Chikungunya Outbreak in the Caribbean – The Facts

If you are headed to the Carribbean anytime soon you may have heard or be concerned about the outbreak of the Chikungunya.

This virus was first reported as an outbreak in the region by the World Health Organisation (WHO) in December 2013. This blog aims to separate fact from fiction using information provided by the WHO, so you can enjoy your holiday safe in the knowledge you are doing all you can to stay protected.

Chikungunya (Chikv for short) is a virus spread from human to human through the bite of infected Aedes Aegypti and Aedes Albopictus mosquitos. As of February 2015, there have been 1,176,216 reported cases and 182 deaths in the Caribbean & North, Central and South America. As you can gather from the statistics, Chikv is usually self-limiting and the vast majority of sufferers will recover after a few days.

Chikv has been reported as an outbreak with local transmission in the following regions:

Central, North and South America

Belize, Bermuda, Bolivia, Brazil, Colombia, Costa Rica, Ecuador, El Salvador, French Guiana, Guatemala, Guyana, Honduras, Nicaragua, Mexico, Panama, Paraguay, Suriname, United States (US), Venezuela

Caribbean Islands

Aruba, Anguilla, Antigua and Barbuda, Bahamas, Barbados, British Virgin Islands, Cayman Islands, Curacao, Dominica, Dominican Republic, Grenada, Guadeloupe, Haiti,  Jamaica,  Martinique, Montserrat,  Puerto Rico,  Saint-Barthélemy,  Saint Kitts and Nevis,  Saint Lucia, Saint Martin, Saint Vincent and the Grenadines,  Sint Maarten,  Trinidad & Tobago, Turks and Caicos, US Virgin Islands

Chikv is also present in Africa, Asia and the Indian subcontinent at low levels all year round.

The somewhat complicated name, Chikungunya, is actually derived from a Tanzanian language where the first ever recorded outbreak of this virus occurred in 1952. Chikungunya roughly translated means ‘to contort’ or ‘to stoop’ which describes the appearance of suffers who may complain of debilitating joint pain or aches.
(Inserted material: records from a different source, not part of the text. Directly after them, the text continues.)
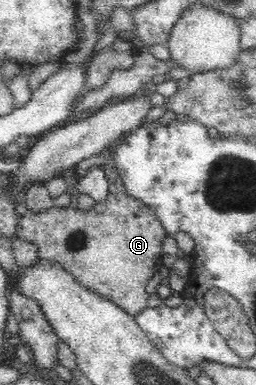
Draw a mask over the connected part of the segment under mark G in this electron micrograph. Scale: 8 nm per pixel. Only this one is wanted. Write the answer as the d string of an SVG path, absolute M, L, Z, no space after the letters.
M103 166L103 169L109 179L109 194L105 202L96 202L90 211L81 211L71 207L65 207L59 211L53 206L43 212L28 210L17 222L16 236L25 242L35 244L38 248L38 258L58 264L79 284L93 292L100 293L127 314L135 317L148 307L149 294L146 293L145 288L147 288L148 280L151 280L162 265L161 245L167 233L151 208L126 194L122 178L115 169L110 166Z

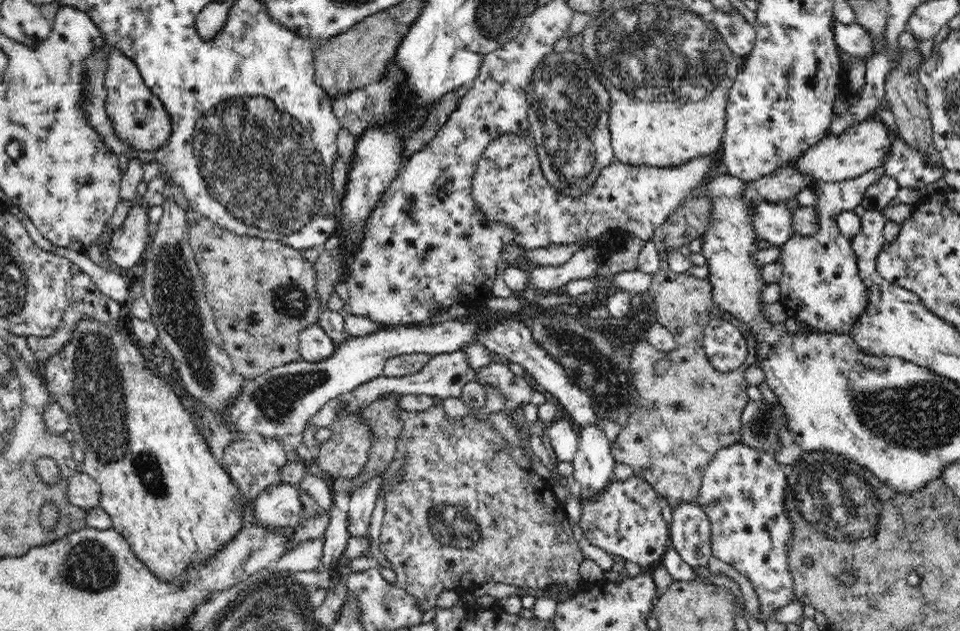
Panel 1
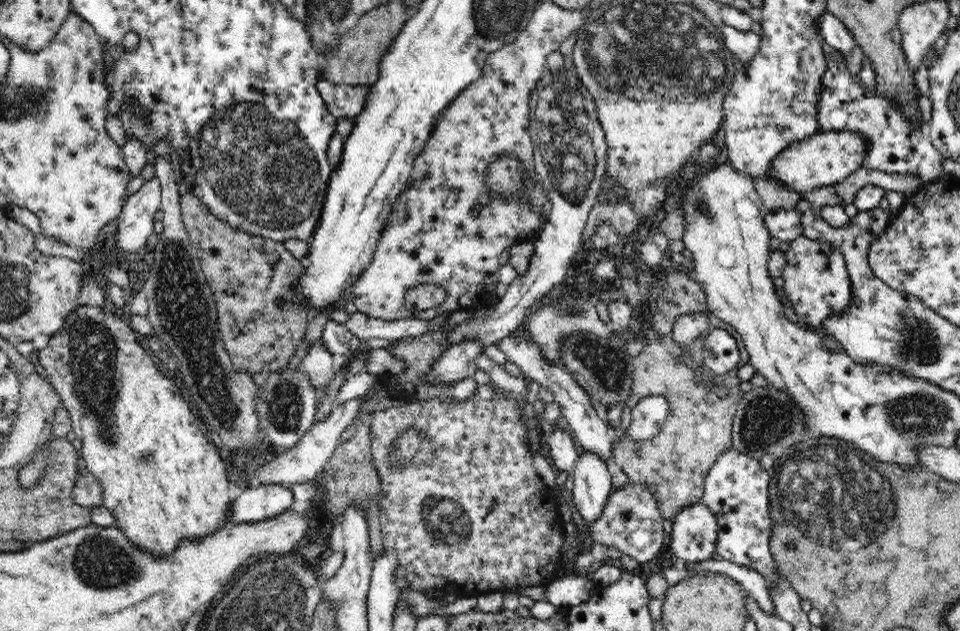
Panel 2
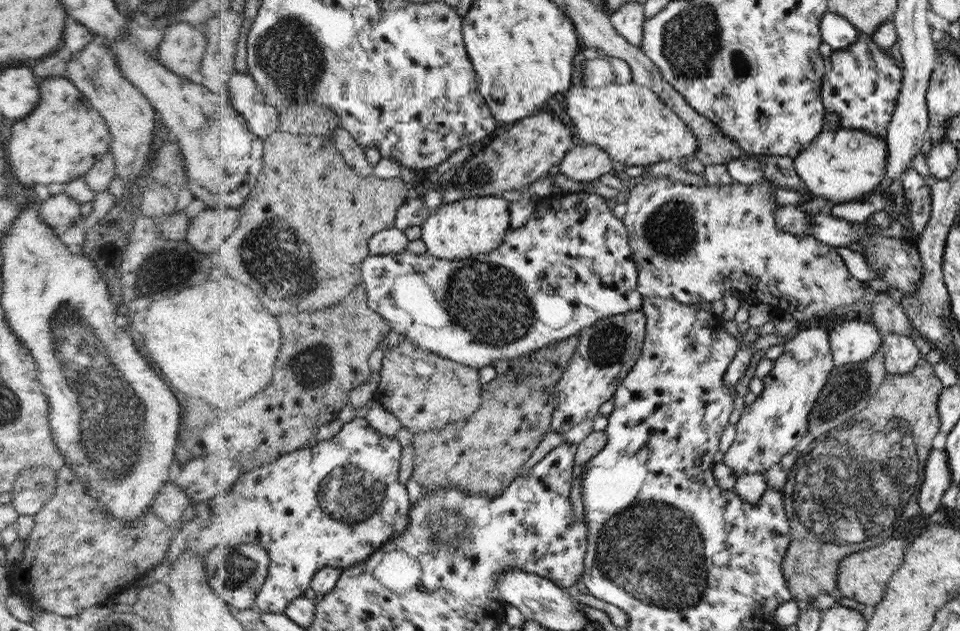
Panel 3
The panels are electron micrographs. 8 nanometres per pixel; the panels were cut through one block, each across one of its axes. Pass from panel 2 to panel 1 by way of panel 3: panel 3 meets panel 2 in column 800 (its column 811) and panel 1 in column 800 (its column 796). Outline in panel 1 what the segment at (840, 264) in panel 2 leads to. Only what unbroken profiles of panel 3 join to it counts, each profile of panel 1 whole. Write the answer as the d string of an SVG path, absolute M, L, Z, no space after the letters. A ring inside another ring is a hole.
M872 169L842 182L812 183L808 188L817 196L817 204L812 208L818 212L819 230L814 235L794 234L781 246L778 260L783 274L778 282L779 301L812 331L849 335L866 308L869 297L858 271L858 259L850 238L838 229L837 220L838 213L853 211L862 204L868 186L881 175L882 171Z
Symptoms tend to last 2-3 days but joint pain can sometimes last for months or even years. Typical symptoms include:

  • Rapid onset fever
  • Joint pain
  • Muscle pain
  • Nausea
  • Fatigue
  • Rash

Sometimes symptoms are so mild, cases go unrecognised.

Serious complications are not common but the elderly frail and very young may be susceptible.

There is no cure for Chikv. Treatment is supportive and includes use of pain killers and taking plenty of rest. Most sufferers will make a full and complete recovery after 2-3 days.

At present, there is no vaccine to prevent Chikv and the best way to stay protected is to avoid mosquito bites. The mosquitos responsible for transmission of Chikv bite mainly during daylight hours with a peak in activity during the early morning and late afternoon (dusk and dawn). Taking antimalarial medication will NOT prevent you from contracting Chikv as malaria is caused by a parasite which is completely different to the Chikv virus.

Use of insect repellents containing DEET at concentrations above 20% applied regularly (over the top of sunscreen) should deter any mosquitos from biting. Good choices include: Jungle Formula Maximum Strength Body Spray and Jungle Formula Maximum Strength Insect Repellent Pump Spray.

Furthermore, wearing clothing which covers as much skin as possible and using mosquito nets in non-air-conditioned accommodation will help to prevent getting bitten. A good mosquito net is the Pyramid Mosinet Pop-Up Mosquito Net – as it effectively provides ideal protection against mosquitos and other biting insects.

The risk of getting bitten by Chikv infected mosquitos rises if you are close to a mosquito breeding site. Close proximity to water left to stand stagnant including water filled containers and ponds will increase your likelihood of contracting the virus. Such places should be treated by the authorities to eradicate the mosquitos or avoided during your holiday.